Opponents and supporters of a proposed $6 billion tax on Oregon sales are preparing for a knockdown, drag-out fight before the measure comes to voters in November.
“This is probably the biggest political fight we’ll see in decades,” Oregon Chamber of Commerce Executive Director Alison Hart said.
The proposal, known as IP28, will place a 2.5 percent tax on sales over $25 million at Class C corporations. An analysis by the nonpartisan Legislative Revenue Office estimates the tax will raise approximately $6 billion for state services each biennium but also increase the cost of living for Oregonians.
Hart visited with a handful of Hermiston Chamber of Commerce members on Wednesday, asking them to spread the word of the potential harm if IP28 is approved by voters.

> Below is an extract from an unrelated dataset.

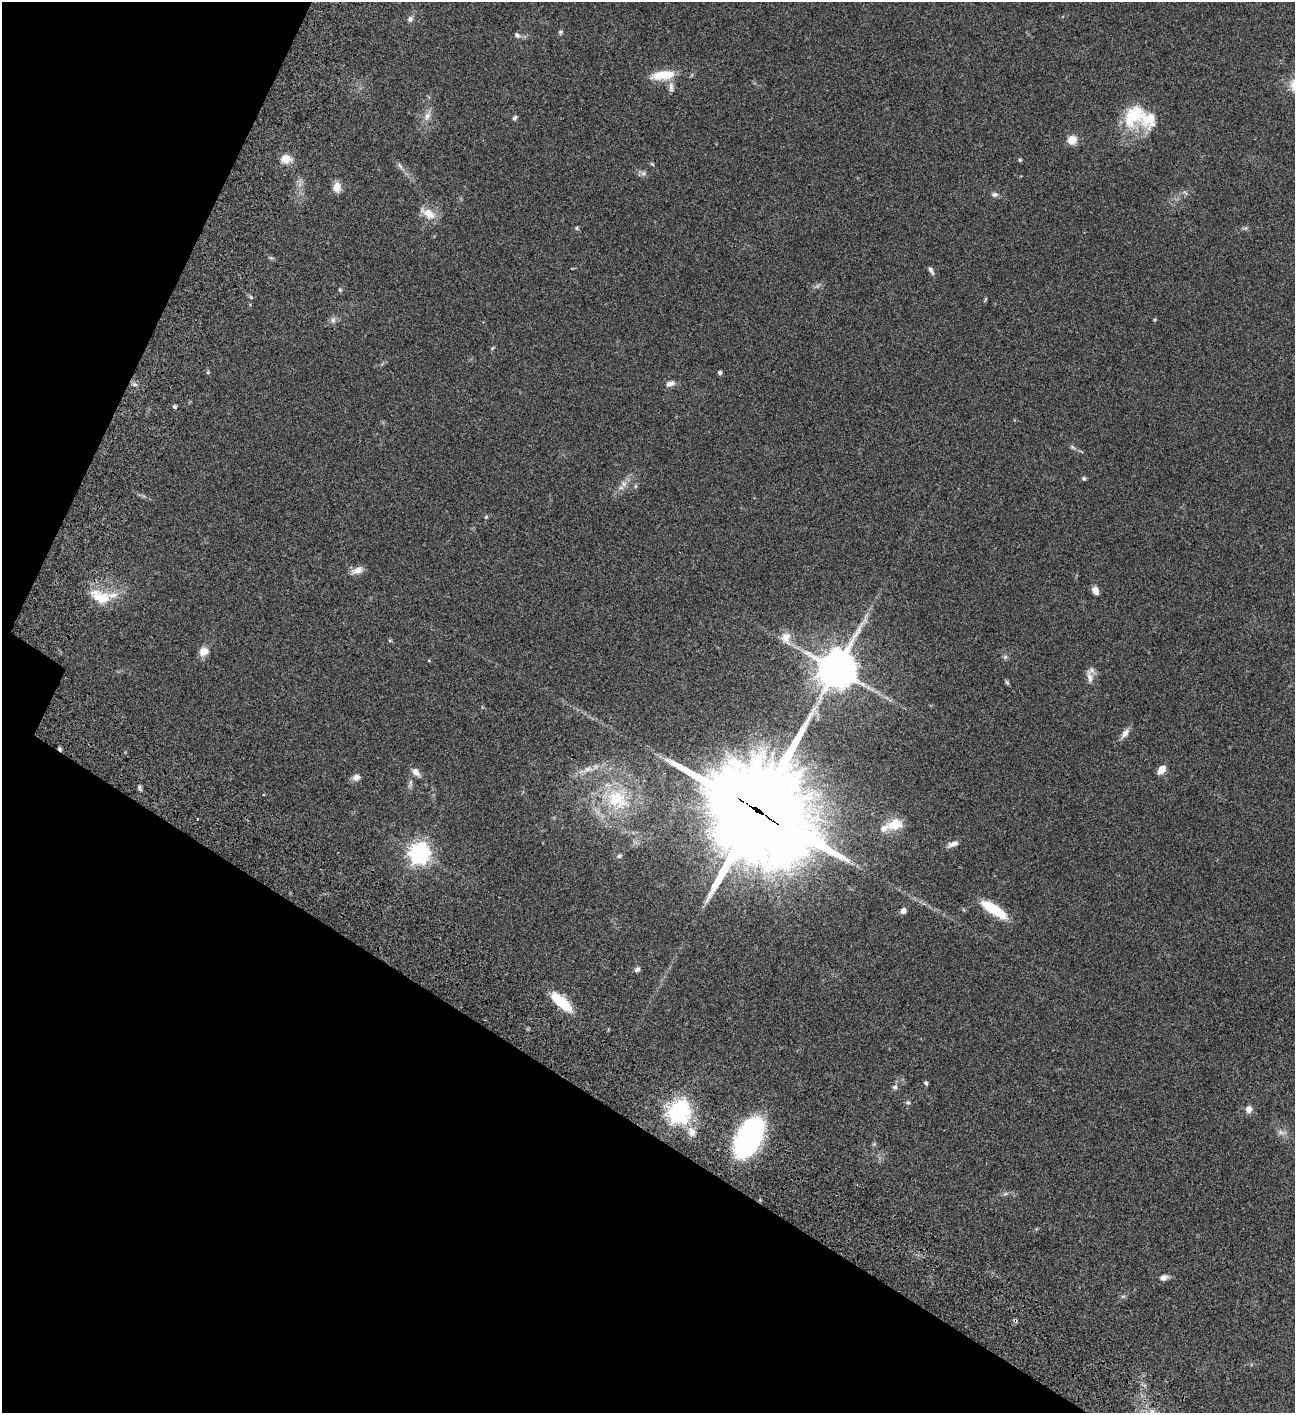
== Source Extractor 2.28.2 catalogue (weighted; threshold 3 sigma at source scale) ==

“It will hurt our entire economy,” she said. “Oregon is too small of a state to absorb a $6 billion tax increase.”
Supporters of the measure — backed by public employee unions — disagree. They point out that only an estimated 1,051 companies in Oregon will see their taxes raised.
A Better Oregon, which collected enough signatures to place the measure on the November ballot, says it will force large national corporations that do business in Oregon to pay their “fair share” to help struggling local schools and seniors.
According to their website less than one percent of Oregon businesses will see their taxes raised, and more than 85 percent of the tax will be paid by corporations with more than $100 million in Oregon sales.
“Companies like Bank of America, Comcast, Wal-Mart and Monsanto make hundreds of millions of dollars from the business they do here but pay taxes that are so low — the lowest in the country — that our schools and critical services are badly underfunded,” their website states.
Hart said far more than 1,051 businesses will be affected, however, by the “pyramid” effect of the tax. A restaurant may not have more than $25 million in sales, she said, but still be hit by higher prices on utilities, ingredients and equipment they purchase from companies that do fall under IP28.
The Legislative Revenue Office’s report estimates the law will result in 38,200 jobs lost in the private sector but 17,700 added in the public sector, for a net decrease of 20,500 jobs statewide.
A list of businesses that will be taxed is not public record, but Pacific Power has already stated publicly that it would see its tax bill raised by $40 million per year and would have to raise rates 3-4 percent to cover the cost.
The gross receipts tax proposed in IP28 is not a “sales tax” in the traditional sense of the word. Consumers will not see, for example, a five cent tax added directly to their $2 gallon of milk. But if the farm where the milk was produced, the plant where the milk was packaged and the store where the milk was sold are class C corporations with at least $25 million gross sales, they will each have to hand over 2.5 percent of their sales to the government — in effect taxing the same milk multiple times.
Hart pointed out that the tax is on sales, not profit, which means that a business must pay the same amount whether it is making huge profits or losing money.
She said that IP28 is being marketed as an increase in money for schools, seniors and health care, but once the money is in the general fund it can be used for anything.
“There’s no plan, no accountability for how that money will be spent,” she said. “In the bigger picture, I couldn’t agree more that schools need more money, but tax policy does not belong on a ballot measure.”
The coalitions being formed on both sides of IP28 show the ballot measure is shaping up to be a fight between public employee unions and businesses. But Hermiston assistant city manager Mark Morgan was at Wednesday’s meeting and said some public employers also have reservations about the initiative. He said the tax hike could be passed on through higher prices from contractors completing multimillion dollar projects like the new wastewater treatment plant and airport taxiway realignment.
“We’d be paying for this tax, ultimately,” he said.
A report from Oregon’s Office of Economic Analysis, obtained in draft form and published online by The Oregonian, estimates that the average Oregon-based corporation affected currently pays $200,000 in taxes but will see their tax raised to $2.2 million by IP28, while the average qualifying business based outside of Oregon pays $300,000 under current law and would pay $3 million under IP28.
A Class C Corporation is taxed on its net income and then shareholders are taxed separately on distributions. An alternative is to become an S corporation, which sees its profits taxed just once, at the shareholder level. C corporations can convert to an S corporation, but only if they have fewer than 100 shareholders.